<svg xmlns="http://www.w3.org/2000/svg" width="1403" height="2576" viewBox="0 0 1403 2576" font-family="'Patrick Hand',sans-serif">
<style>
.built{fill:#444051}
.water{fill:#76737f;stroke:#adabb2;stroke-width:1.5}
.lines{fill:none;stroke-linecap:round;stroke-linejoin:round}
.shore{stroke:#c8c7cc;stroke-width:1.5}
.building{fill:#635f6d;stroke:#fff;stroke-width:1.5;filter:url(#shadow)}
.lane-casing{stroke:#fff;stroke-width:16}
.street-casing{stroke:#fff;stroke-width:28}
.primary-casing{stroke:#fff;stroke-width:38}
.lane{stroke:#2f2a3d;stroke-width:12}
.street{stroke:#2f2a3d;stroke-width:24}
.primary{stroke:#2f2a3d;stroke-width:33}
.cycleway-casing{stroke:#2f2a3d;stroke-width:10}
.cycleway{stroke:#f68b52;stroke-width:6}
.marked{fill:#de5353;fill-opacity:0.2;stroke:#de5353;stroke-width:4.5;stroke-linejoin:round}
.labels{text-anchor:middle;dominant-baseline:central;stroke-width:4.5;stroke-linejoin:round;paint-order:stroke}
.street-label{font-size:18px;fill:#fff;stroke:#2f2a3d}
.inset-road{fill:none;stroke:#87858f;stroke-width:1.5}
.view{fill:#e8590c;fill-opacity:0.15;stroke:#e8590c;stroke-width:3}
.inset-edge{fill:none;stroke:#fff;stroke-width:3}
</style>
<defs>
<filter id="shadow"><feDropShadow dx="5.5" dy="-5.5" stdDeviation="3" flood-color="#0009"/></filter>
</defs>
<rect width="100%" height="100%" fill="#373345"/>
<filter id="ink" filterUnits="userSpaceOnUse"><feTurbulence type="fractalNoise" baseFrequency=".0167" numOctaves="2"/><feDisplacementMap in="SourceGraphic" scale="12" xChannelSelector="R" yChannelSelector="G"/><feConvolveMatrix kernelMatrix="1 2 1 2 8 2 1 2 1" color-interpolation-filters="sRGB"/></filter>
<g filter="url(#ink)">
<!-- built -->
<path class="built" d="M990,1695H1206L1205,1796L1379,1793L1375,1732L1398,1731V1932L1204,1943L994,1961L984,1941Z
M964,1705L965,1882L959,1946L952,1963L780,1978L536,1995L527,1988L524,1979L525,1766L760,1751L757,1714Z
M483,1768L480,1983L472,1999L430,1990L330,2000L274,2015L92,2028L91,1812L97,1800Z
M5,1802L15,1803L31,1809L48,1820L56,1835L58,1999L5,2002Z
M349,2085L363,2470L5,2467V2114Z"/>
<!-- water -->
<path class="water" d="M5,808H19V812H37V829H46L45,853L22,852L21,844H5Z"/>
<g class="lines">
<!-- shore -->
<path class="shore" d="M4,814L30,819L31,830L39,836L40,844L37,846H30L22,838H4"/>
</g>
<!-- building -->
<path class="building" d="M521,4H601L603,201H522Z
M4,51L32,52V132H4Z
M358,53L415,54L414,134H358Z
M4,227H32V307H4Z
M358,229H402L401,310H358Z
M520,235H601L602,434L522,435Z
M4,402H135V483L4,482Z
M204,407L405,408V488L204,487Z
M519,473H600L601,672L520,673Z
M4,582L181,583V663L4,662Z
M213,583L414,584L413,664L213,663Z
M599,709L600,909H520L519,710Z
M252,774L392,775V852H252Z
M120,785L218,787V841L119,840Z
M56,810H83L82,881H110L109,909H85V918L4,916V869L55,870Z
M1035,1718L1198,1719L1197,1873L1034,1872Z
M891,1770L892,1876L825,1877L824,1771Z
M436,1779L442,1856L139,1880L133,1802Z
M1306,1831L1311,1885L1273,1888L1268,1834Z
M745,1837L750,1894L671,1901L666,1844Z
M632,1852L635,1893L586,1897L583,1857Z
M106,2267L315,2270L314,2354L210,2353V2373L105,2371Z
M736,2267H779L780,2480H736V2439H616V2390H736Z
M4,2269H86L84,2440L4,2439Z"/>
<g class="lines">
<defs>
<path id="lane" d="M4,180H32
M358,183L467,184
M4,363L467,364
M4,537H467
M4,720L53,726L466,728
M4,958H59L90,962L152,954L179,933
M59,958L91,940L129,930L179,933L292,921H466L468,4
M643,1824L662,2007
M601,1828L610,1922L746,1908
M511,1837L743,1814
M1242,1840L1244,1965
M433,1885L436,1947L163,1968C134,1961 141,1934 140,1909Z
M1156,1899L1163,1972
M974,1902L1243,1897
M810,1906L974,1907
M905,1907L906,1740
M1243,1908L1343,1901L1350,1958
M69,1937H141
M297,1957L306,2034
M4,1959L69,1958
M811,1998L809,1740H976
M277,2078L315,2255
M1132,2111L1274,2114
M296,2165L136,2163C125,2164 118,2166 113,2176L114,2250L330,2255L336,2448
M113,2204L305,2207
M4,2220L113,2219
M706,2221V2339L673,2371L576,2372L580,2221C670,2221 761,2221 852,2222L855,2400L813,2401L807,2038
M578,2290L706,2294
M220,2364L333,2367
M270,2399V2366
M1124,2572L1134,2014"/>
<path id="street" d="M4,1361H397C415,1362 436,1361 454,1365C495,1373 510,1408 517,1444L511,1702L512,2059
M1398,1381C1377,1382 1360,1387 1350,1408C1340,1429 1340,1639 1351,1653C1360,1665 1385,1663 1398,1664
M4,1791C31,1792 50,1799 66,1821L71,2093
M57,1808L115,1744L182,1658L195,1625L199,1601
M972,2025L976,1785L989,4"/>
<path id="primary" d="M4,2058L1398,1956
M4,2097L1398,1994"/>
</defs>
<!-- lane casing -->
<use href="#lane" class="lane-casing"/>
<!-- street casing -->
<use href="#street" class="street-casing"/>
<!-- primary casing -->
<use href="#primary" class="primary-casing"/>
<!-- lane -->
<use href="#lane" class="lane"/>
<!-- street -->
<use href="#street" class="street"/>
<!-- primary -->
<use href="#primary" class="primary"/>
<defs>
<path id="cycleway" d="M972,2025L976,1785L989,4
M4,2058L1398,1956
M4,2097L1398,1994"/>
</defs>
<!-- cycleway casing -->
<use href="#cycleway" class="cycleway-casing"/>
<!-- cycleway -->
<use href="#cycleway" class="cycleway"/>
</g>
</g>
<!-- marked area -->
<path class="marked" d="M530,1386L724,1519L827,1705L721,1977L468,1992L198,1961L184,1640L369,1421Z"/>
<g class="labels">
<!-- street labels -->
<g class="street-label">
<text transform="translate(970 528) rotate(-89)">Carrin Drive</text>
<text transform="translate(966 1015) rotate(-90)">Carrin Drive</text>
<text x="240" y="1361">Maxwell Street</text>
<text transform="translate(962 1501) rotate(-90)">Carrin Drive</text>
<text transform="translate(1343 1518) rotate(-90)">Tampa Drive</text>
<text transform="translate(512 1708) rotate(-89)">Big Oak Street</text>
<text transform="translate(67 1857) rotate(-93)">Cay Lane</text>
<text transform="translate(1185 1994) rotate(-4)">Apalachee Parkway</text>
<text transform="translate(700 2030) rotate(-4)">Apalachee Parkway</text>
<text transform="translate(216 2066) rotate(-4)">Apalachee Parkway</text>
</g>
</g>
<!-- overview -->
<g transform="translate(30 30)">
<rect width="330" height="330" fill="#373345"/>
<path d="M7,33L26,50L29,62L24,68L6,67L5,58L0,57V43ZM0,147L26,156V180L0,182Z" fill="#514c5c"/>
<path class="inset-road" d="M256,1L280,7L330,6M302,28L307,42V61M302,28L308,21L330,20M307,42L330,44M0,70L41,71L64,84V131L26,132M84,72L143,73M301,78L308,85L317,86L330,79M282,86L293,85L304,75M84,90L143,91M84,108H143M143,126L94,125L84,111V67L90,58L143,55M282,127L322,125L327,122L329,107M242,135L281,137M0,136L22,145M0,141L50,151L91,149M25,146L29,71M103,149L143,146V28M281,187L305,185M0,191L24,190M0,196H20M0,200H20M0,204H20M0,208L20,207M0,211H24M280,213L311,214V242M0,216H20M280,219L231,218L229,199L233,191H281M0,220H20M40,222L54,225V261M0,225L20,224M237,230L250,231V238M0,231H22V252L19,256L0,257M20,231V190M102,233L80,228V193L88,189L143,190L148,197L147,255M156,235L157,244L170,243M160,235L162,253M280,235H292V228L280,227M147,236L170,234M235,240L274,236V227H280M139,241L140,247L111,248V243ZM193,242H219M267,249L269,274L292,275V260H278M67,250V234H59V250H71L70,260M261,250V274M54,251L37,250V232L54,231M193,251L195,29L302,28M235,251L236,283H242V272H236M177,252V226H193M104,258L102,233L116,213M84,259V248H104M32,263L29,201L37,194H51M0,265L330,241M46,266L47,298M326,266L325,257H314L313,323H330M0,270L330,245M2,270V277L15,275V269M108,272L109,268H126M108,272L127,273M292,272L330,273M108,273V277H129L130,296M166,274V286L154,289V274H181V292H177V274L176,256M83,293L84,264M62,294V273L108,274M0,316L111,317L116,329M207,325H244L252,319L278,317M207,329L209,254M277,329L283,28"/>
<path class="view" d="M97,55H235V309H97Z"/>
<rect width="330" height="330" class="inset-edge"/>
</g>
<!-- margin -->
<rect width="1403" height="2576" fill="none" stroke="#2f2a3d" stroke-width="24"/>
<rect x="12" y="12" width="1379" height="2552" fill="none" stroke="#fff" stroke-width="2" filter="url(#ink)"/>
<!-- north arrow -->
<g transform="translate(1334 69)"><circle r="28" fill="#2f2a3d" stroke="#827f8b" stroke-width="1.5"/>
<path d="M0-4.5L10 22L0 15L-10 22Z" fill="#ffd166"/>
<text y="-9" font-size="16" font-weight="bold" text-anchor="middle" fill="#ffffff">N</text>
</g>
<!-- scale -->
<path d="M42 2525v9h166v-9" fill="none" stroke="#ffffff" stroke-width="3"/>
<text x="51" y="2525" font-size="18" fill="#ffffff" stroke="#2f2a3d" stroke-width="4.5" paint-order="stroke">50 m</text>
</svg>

★ ★ ★ ★ ★

--- TASK PROMPT ---
Your answer should consist of the lines of the listing that contain "labels", copied as they stand.

--- YOUR RESPONSE ---
.labels{text-anchor:middle;dominant-baseline:central;stroke-width:4.5;stroke-linejoin:round;paint-order:stroke}
<g class="labels">
<!-- street labels -->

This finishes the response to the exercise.